> _Exercise_
Look over the entries below. Report how many lines hold the word "back", and only that.

Dataset records:
=== Begin Enclosure ===
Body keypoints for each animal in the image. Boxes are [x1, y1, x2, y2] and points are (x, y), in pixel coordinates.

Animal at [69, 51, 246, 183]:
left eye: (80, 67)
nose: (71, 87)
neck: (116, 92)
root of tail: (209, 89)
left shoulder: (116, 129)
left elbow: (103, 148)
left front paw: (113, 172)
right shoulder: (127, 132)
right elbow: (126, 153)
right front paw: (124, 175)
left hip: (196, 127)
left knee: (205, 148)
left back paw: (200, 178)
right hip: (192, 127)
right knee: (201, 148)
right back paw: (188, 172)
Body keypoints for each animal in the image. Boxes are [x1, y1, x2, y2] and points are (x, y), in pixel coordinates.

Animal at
=== End Enclosure ===
=== Begin Enclosure ===
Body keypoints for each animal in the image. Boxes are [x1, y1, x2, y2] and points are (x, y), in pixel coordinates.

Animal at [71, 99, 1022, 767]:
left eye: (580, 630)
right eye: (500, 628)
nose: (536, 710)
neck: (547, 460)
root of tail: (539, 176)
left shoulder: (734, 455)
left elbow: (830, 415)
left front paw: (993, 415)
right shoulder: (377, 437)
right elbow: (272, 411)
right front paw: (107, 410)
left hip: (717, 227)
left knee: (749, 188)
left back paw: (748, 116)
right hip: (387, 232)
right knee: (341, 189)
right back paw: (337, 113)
=== End Enclosure ===
> _Written solution_
4